On Tuesday, October 06, 2015 09:10:28 AM Ian Clarke wrote:
> On Tue, Oct 6, 2015 at 4:39 AM, xor <[email protected]> wrote:
> > [Sorted/trimmed/amended the quotes for readability]
> > 
> > On Monday, October 05, 2015 12:52:08 PM Ian Clarke wrote:
> > > On Mon, Oct 5, 2015 at 12:57 AM, xor <[email protected]> wrote:
> > > Right, but it appears that solutions exist for this with Gradle.
> > 
> > "Apache Ant" = 1 320 000 Google hits
> > "Gradle" = 957 000 Google hits
> 
> That's a terribly unscientific way to assess the popularity of a tool.  As
> a professional Java developer please take my word for it when I say that
> Apache Ant is an outdated tool, it has been replaced by Maven, and Maven is
> in the process of being replaced by Gradle (although we're early in that
> process).  If you don't believe me just ask Google, they selected Gradle as
> the standard build tool for Android.  Or failing that just ask almost any
> other professional Java developer, they'll tell you the same thing.

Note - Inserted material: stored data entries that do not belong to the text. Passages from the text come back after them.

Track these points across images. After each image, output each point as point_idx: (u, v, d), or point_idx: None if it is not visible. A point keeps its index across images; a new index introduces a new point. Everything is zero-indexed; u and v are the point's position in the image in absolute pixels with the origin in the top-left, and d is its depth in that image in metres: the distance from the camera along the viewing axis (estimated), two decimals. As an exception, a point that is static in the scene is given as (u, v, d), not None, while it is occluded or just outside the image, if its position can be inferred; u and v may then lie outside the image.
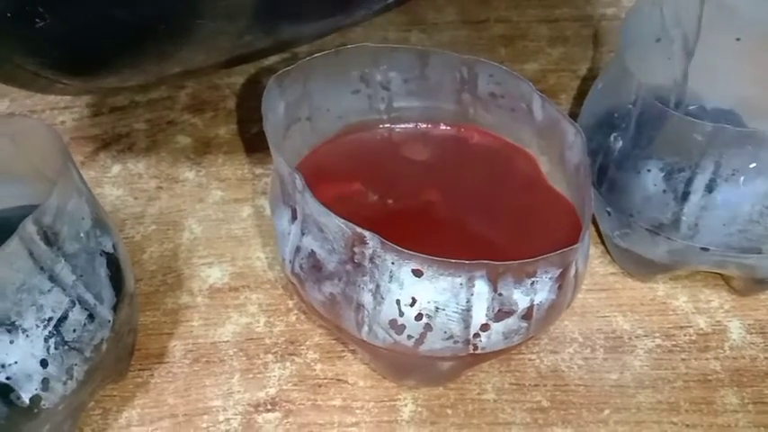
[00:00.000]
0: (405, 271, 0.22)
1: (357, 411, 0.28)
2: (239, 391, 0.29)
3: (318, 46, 0.36)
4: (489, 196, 0.29)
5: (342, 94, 0.31)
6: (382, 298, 0.23)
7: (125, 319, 0.27)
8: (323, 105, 0.30)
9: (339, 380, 0.29)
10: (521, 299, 0.23)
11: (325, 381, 0.29)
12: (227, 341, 0.31)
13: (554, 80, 0.42)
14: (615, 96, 0.28)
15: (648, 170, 0.27)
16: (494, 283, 0.22)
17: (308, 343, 0.30)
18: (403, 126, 0.32)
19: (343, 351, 0.30)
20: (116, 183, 0.37)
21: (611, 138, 0.28)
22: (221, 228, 0.35)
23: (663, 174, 0.27)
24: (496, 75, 0.29)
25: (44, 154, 0.27)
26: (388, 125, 0.32)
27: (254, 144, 0.39)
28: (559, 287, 0.23)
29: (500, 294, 0.22)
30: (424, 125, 0.32)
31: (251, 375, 0.29)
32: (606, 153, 0.28)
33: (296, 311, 0.31)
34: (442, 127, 0.31)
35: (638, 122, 0.27)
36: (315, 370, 0.30)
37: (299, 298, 0.27)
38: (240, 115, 0.41)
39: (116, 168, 0.38)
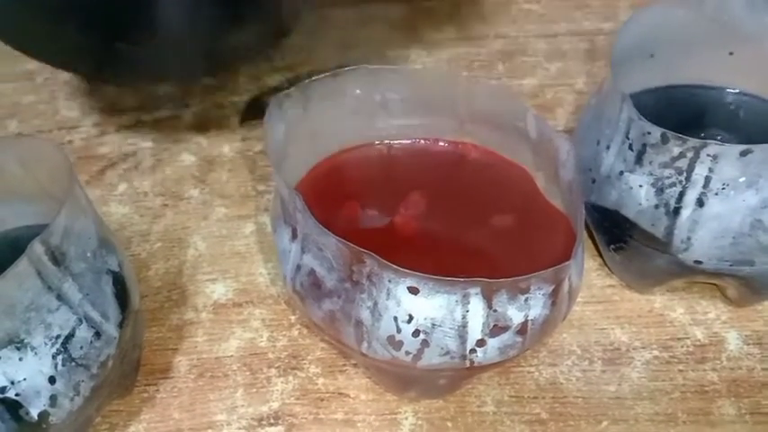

Yes, you're right, thats a toy metric - I just couldn't think of any other 
one, sorry.
Your observation that Google uses it sounds like a good one!

I also wasn't aware that you're actively doing Java development, so now I'll 
trust you even more with what you say.

As I've exhausted my knowledge about the stuff (which wasn't any deep anyway, 
I never even read a Maven/Gradle script), I think this should be my last reply 
to this aspect if that's OK with you.

To produce a result, I filed bugtracker entries at my subprojects to adopt 
whatever the results of this thread will be:
https://bugs.freenetproject.org/view.php?id=6697
https://bugs.freenetproject.org/view.php?id=6698

I have set the target versions in the roadmap to be the ones right after the 
most critical pending performance / usability fixes.

> > > If someone wants to use both Freenet and Tor then they can download them
> > > individually, but I see no good reason to bundle two independent pieces
> > 
> > of
> > 
> > > software just because they both solve related (but different) problems.
> > 
> > Well, the question is if the user's care about the difference:
> That seems like a very peculiar criteria with which to decide to bundle any
> two projects.  If a user didn't care about the difference between Freenet
> and Angry Birds, should we bundle it with Angry Birds?
> 
> The only good criteria for bundling two pieces of software is that the
> combination is dramatically more useful than either individually (eg. if
> one depends on the other).  That wouldn't be the case here, it would just
> be two somewhat related pieces of software glued together for no good
> reason.

I think there even is one of those anecdotal "laws" about this, which is 
something like: "Every software project converges towards becoming a full 
operating system."
:D    (if someone knows the name of that law, please tell me)

The reason I recommended this is the large amount of users which come to the 
support chat and ask for Tor-functionality :|
It's sad that we cannot help them easily.

However, I think we can settle this for now as there is another good reason 
for me to postpone my suggestion for a while:
The CENO project aims to provide easy mirroring of regular websites into 
Freenet: https://equalit.ie/portfolio/censorship-no/

Before we consider bundling Tor, we should probably give them a year of time 
to get their stuff finished to the point where we can bundle it.
With CENO we wouldn't need Tor :)
I'm in contact with the developers (= idling in their IRC channel), and will 
continue to remind them to push for bundling.